What’s happened to the classic, neighborhood corner bar? Not so very long ago you could walk into any corner bar and find an older male bartender tending the space with the dignity of an old priest. Usually there’d be a lot of conversation in these bars: Customers talking to other customers or “consulting” with the bartender on any number of issues. The old style ‘priest’ bartender was everything: friend, mentor, father, therapist, but always a good listener. The ‘priest’ bartender was always a dispenser of sound advice. Once more, he never tried to steal the show. By that I mean he had a knack for making himself invisible until you needed him. He did not, unlike his replacement—the snappy twenty-something bartender girl in a ponytail—reduce his customer base to a hypnotic fan club that salivates over his every move.
Ah, yes, the snappy, twenty something female bartender! She’s quick, she’s saucy, she may even perform bottle tricks, but as for advice, counseling or commentary about world events, forget it, she’s too young and inexperienced to delve into these matters. Anyone, even a monkey, can be trained to mix drinks, but only someone with a lot of life experience can be a bartender with excellent people skills.
This is not to put down female bartenders. To the contrary, I think older women bartenders, when they have that motherly thing going for them, can be superb. Older women are not so lost in body self consciousness as their younger sisters, and they are not so set on prancing about being “sexy.” More importantly, they have more of ability to converse or act as barstool therapists.
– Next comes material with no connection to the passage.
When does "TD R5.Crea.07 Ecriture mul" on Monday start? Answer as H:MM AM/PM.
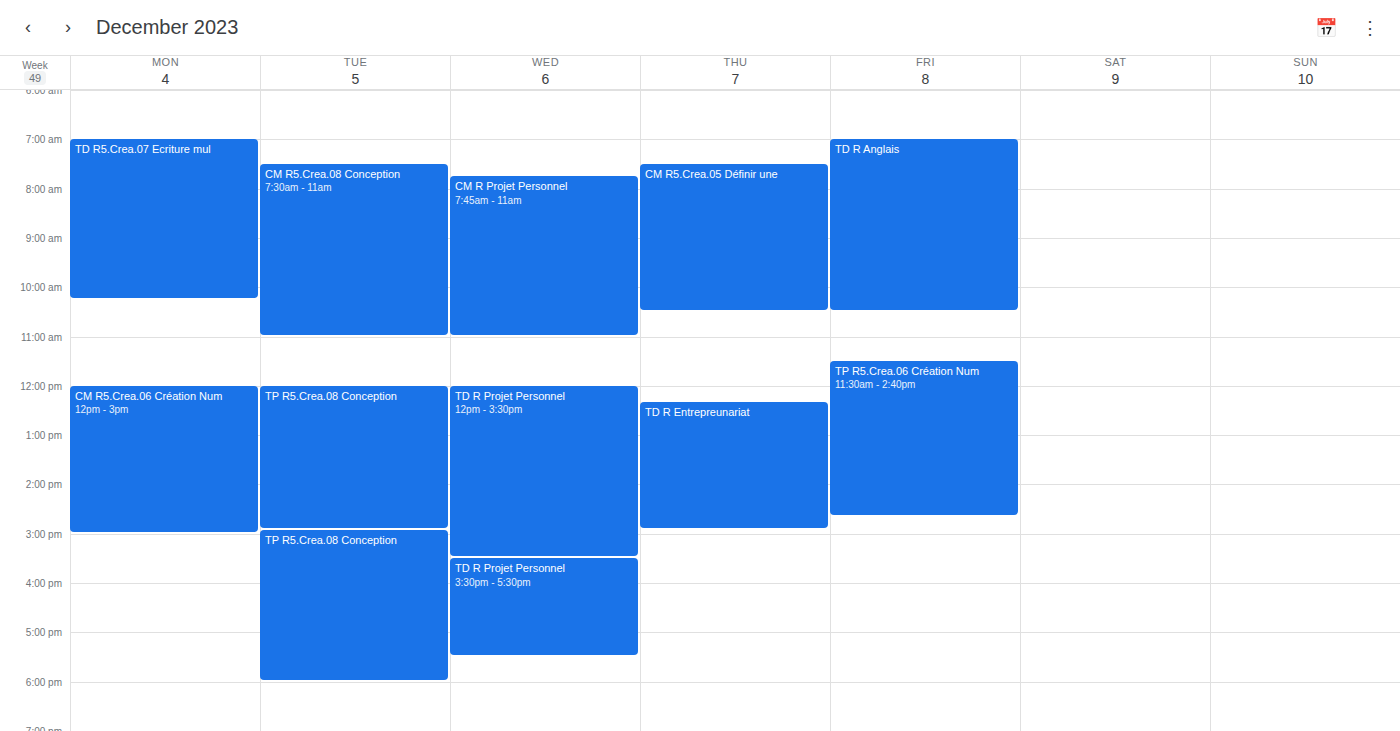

They have enough life experience to relate to customers on many different levels.
When I first moved to the neighborhood in 2002, one of the first things I did was familiarize myself with the local bars. At that time I found a number of bartender “priests” in little corner bars that had not yet been gentrified into beer palaces with wide plasma TV screens. The bars had old pool tables, as well as racks of cheap bar snacks—chips anyone?—lining the walls. Some bars even had complimentary bowls of nuts or popcorn, and the music was low enough so that you could actually have a conversation. Today, most of these same corner bars have gone the way of Delilah’s Den. The old ‘priest’ has been replaced by a snappy girl with a ponytail who would no more have a conversation about world events than she’d read to you pages from her diary. Gone are the small bags of chips; and forget the complimentary bowls of nuts or popcorn. If you want something to eat, you have to order something “important” from the kitchen. Nine times out ten, customers in these new bars are not talking to one another but seem lost in a hypnotic trance that has more to do with greased pole imaginings than anything else.
Sadly, the unassuming little neighborhood bar, once a great place for conversation, has been transformed into a cheesecake palace.
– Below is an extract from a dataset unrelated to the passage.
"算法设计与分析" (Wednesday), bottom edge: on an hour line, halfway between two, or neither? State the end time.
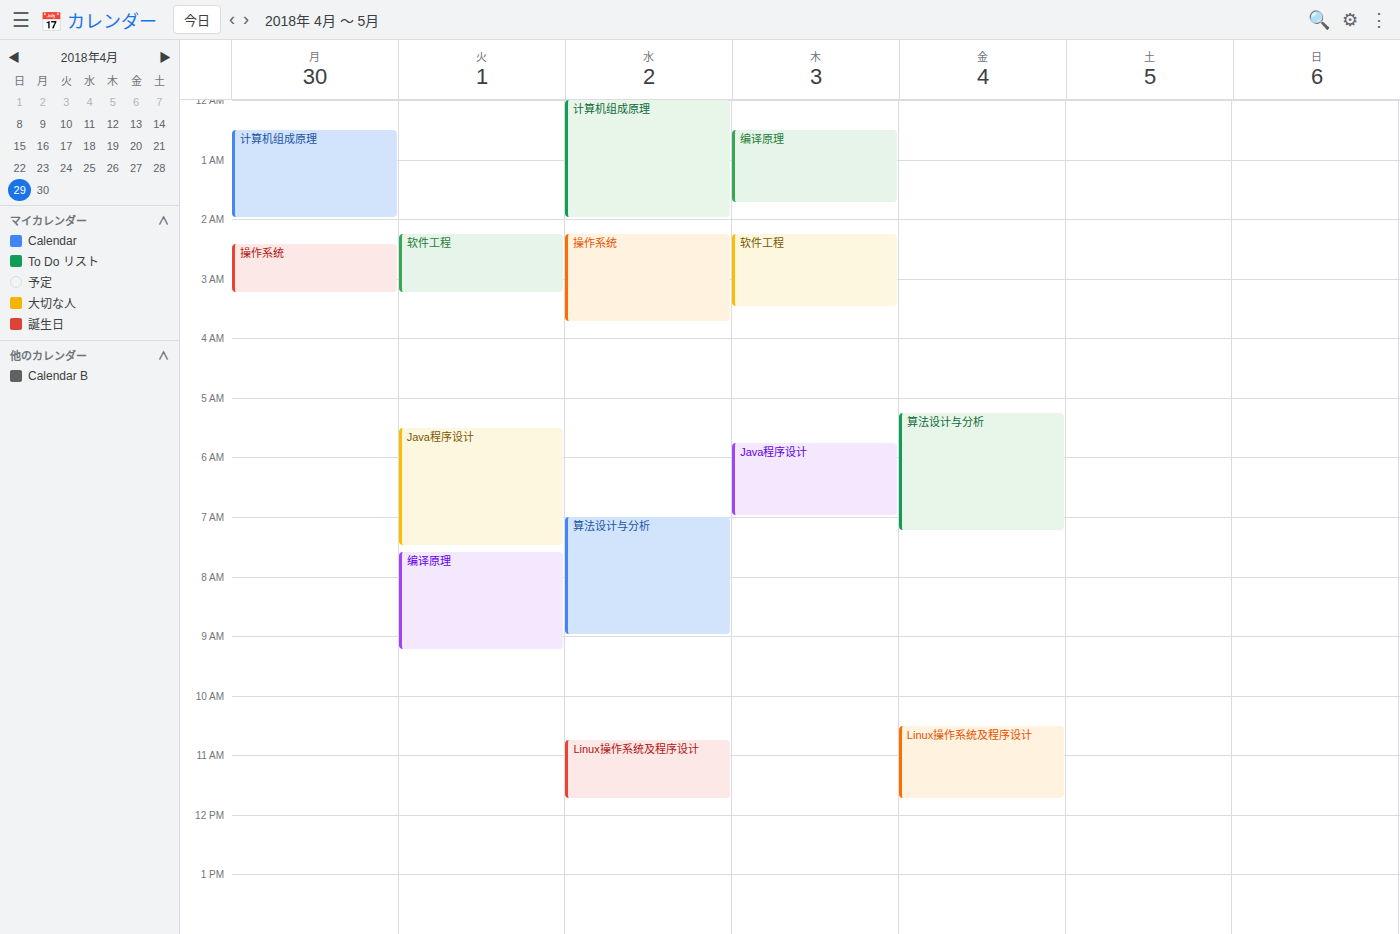
9:00 AM -- exactly on the 9 AM line.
This is a change that’s been happening nationwide, not just in the neighborhood. It’s also a change that’s being noticed by unemployed male bartenders who suddenly cannot find work.
Recently, I stumbled onto an Internet out of work bartender message board and noted some of the comments.
“The female bartender is perhaps the most jaded, cold, walled off and unapproachable member of the female species,” says Maggie Savarino Dutton, herself a bartender, in the Seattle Weekly.
Dutton is referring to the fact that if male customers think they’re going to get a date from female-bartender, they’re mistaken. A young attractive female is not going to play therapist or devote too much time to any male customer because there could be “consequences.” She’s always “threatened” with sexual harassment. It’s precisely because she works in a bar that she knows all the male pickup lines.
What to do? “Bring back the neighborhood hangouts and send the metrosexuals and Girl Gone Wild back to the clubs and strip joints,” one male bartender wrote. “All trends fade away. Right now the trend is dumb, fake and plastic,” another man offered.
The economy and new tobacco laws are blamed for the decline in the neighborhood bar business, hence bar owners have latched onto young female bartenders as a possible solution. Female youth now trumps experience, knowledge and people skill—as a way to make money.
One solution is to find a neighborhood bar that hasn’t gone plastic, that’s still gritty in some respects. Better yet, why don’t these bars team the females up with male bartenders? The females can take of business while the male bartenders—all over 30, of course—could converse with the customers and do the counselor/therapist thing.
This, as one bartender wrote, would attract both a wide female and male customer base.